= What you need to do =
The whole listing is to be restated word for word with no images.

= Supplied data =
________________________

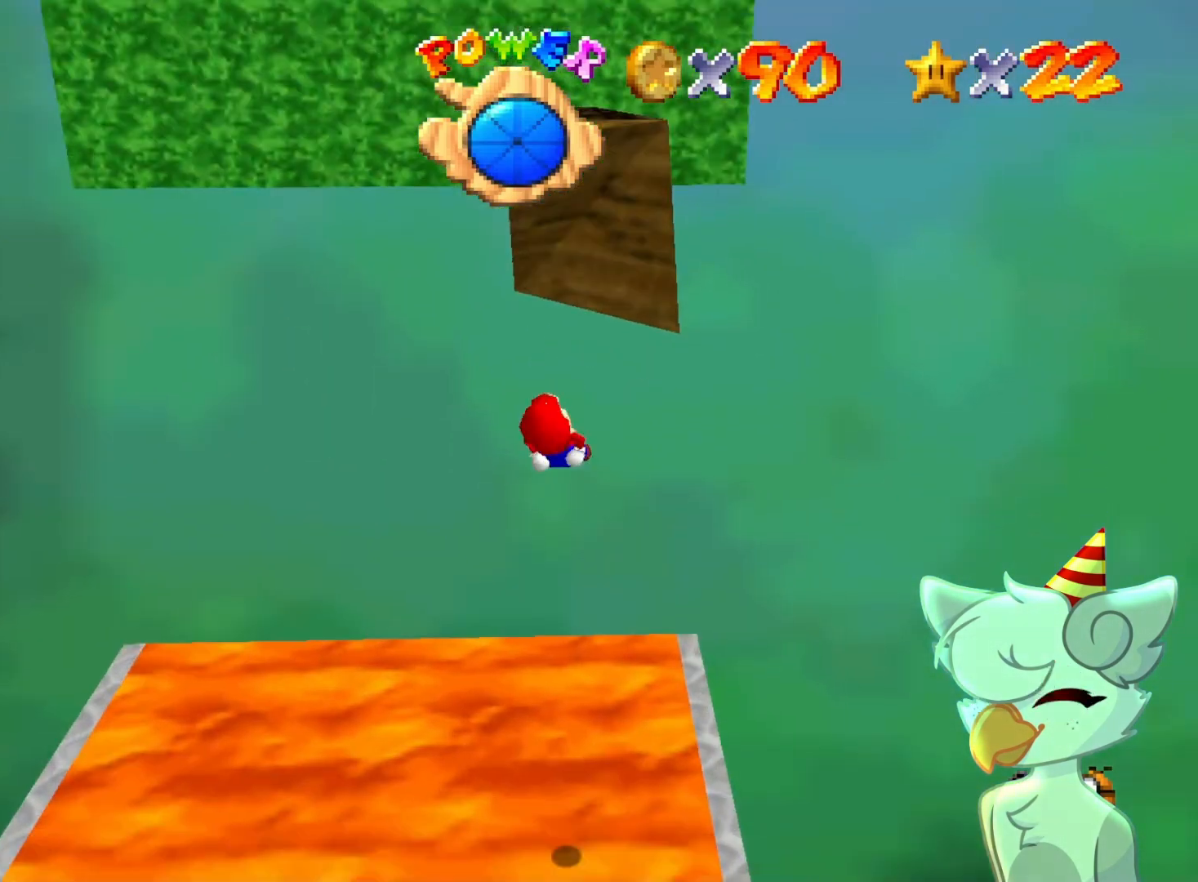
{"buttons": ["A"], "left_stick": "up", "events": [[467, "A", "down"]]}
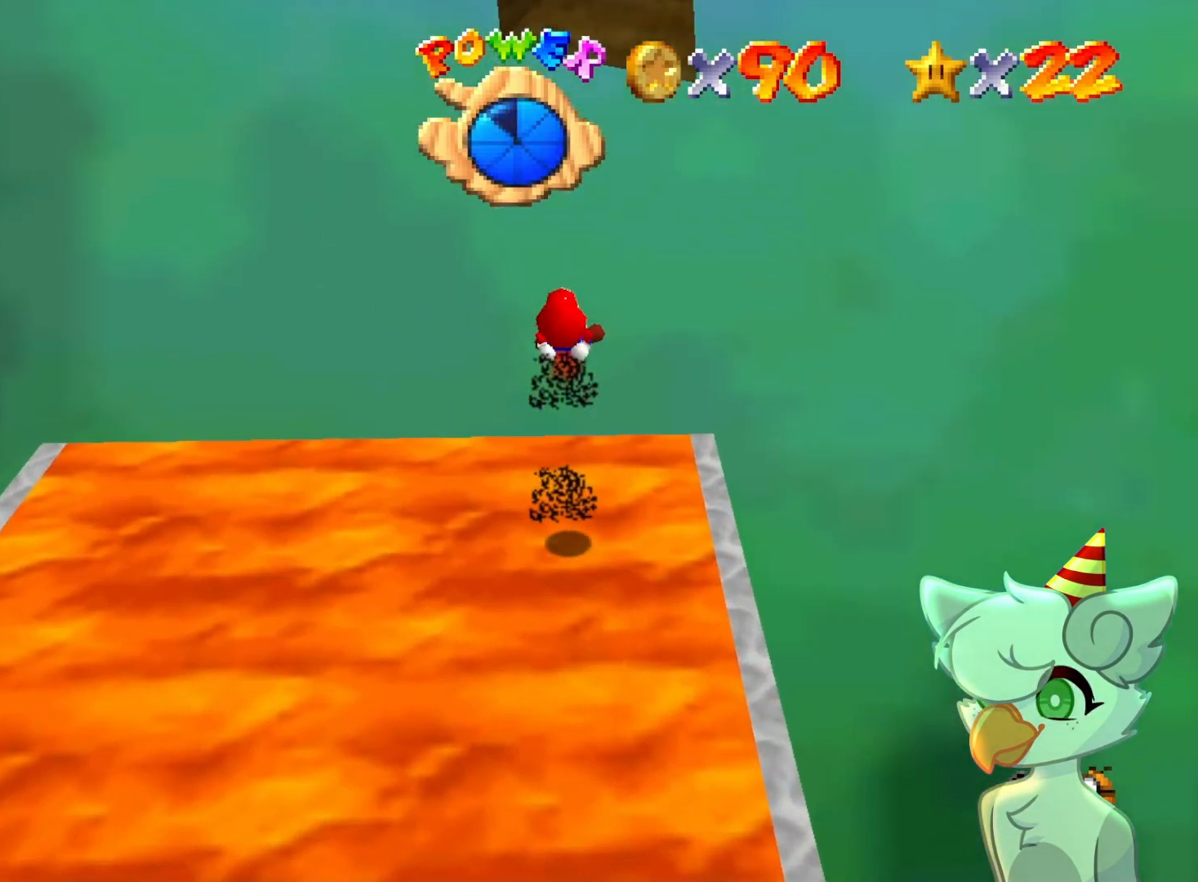
{"buttons": ["A"], "left_stick": "up", "events": []}
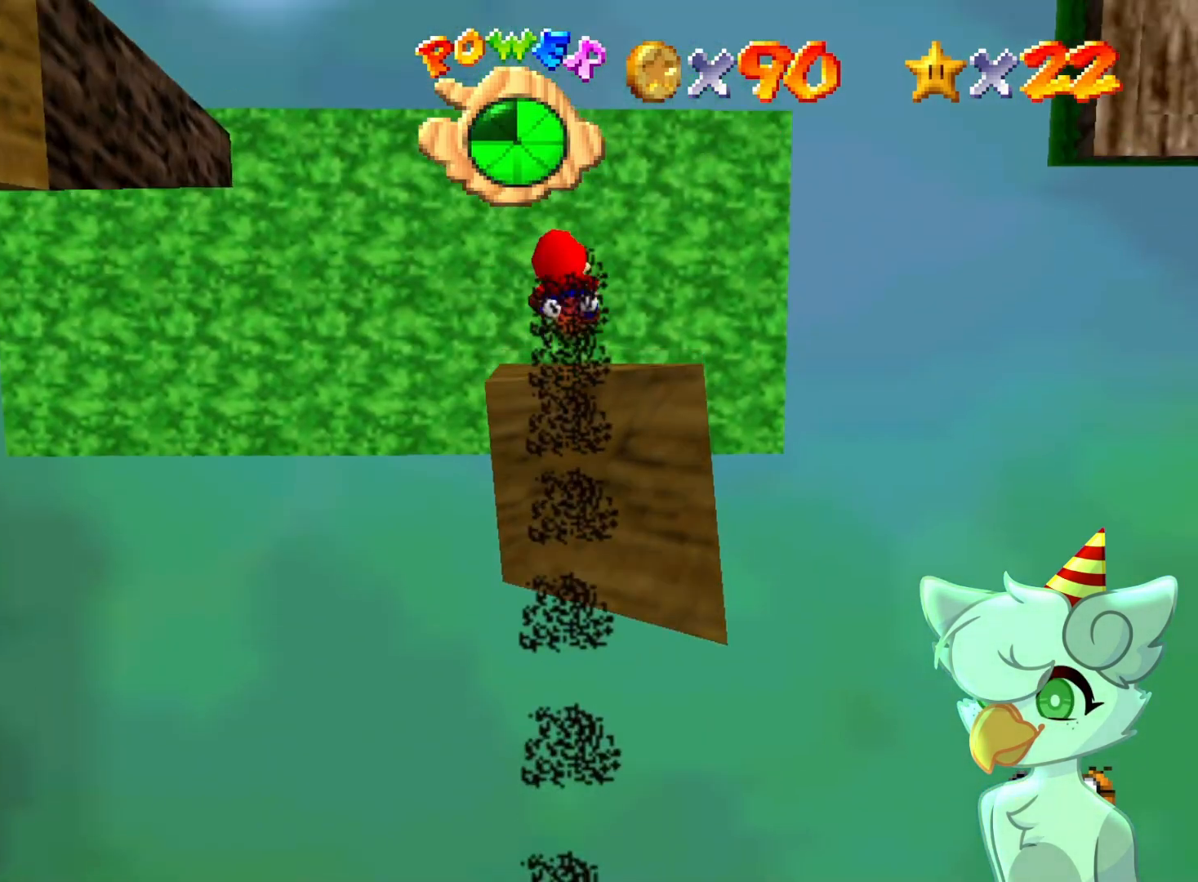
{"buttons": ["A"], "left_stick": "up", "events": []}
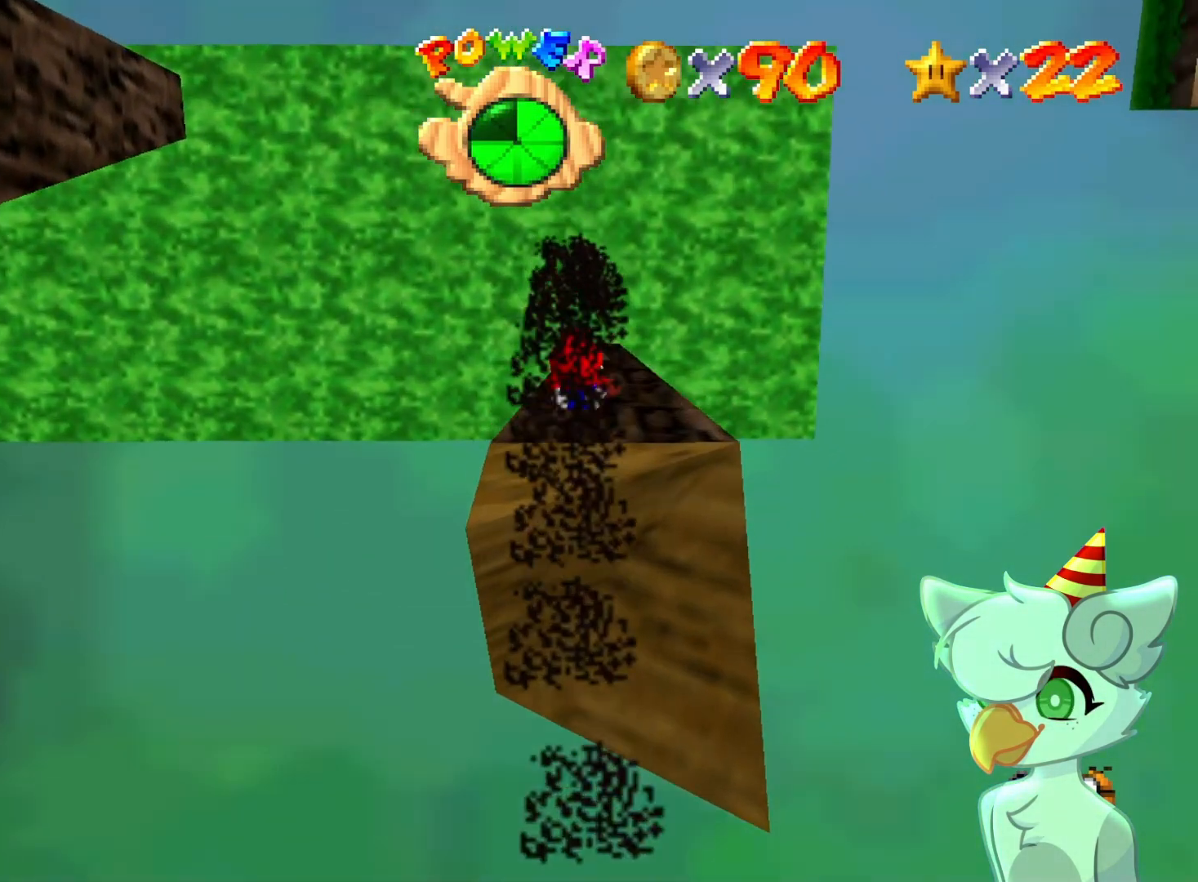
{"buttons": [], "left_stick": "up", "events": [[267, "A", "up"]]}
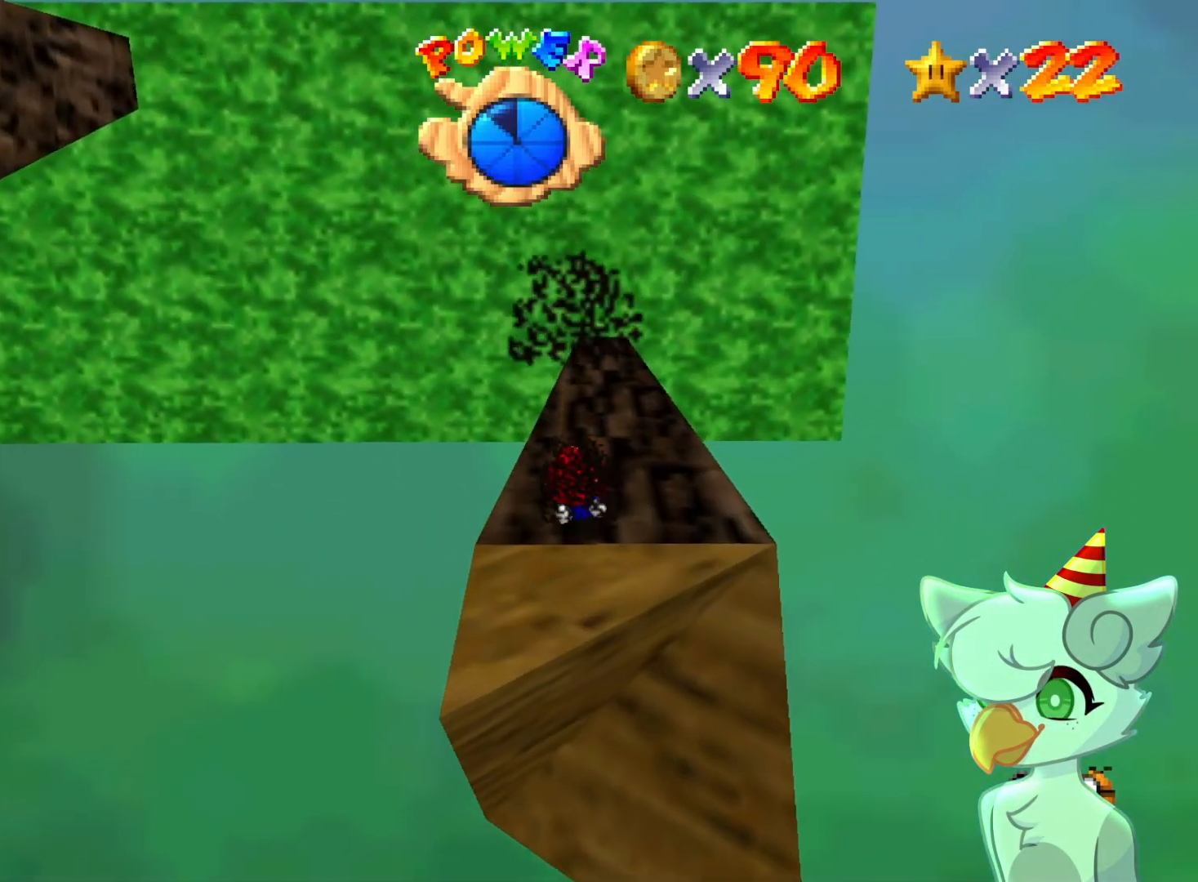
{"buttons": ["A"], "left_stick": "up", "events": [[467, "A", "down"]]}
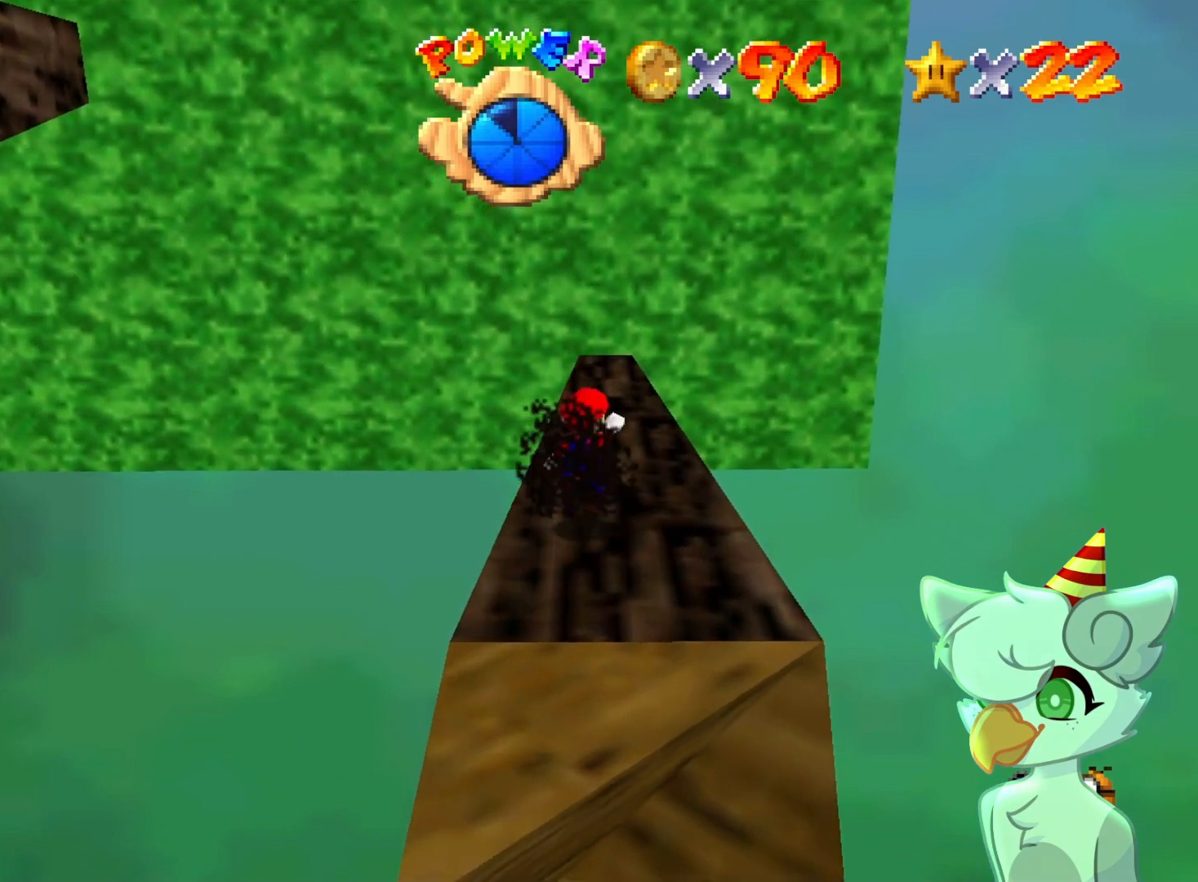
{"buttons": ["A"], "left_stick": "down", "events": [[33, "left_stick", "center"], [167, "left_stick", "down-right"], [300, "left_stick", "down"]]}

________________________

= Answer box =
{"buttons": ["A"], "left_stick": "up", "events": [[467, "A", "down"]]}
{"buttons": ["A"], "left_stick": "up", "events": []}
{"buttons": ["A"], "left_stick": "up", "events": []}
{"buttons": [], "left_stick": "up", "events": [[267, "A", "up"]]}
{"buttons": ["A"], "left_stick": "up", "events": [[467, "A", "down"]]}
{"buttons": ["A"], "left_stick": "down", "events": [[33, "left_stick", "center"], [167, "left_stick", "down-right"], [300, "left_stick", "down"]]}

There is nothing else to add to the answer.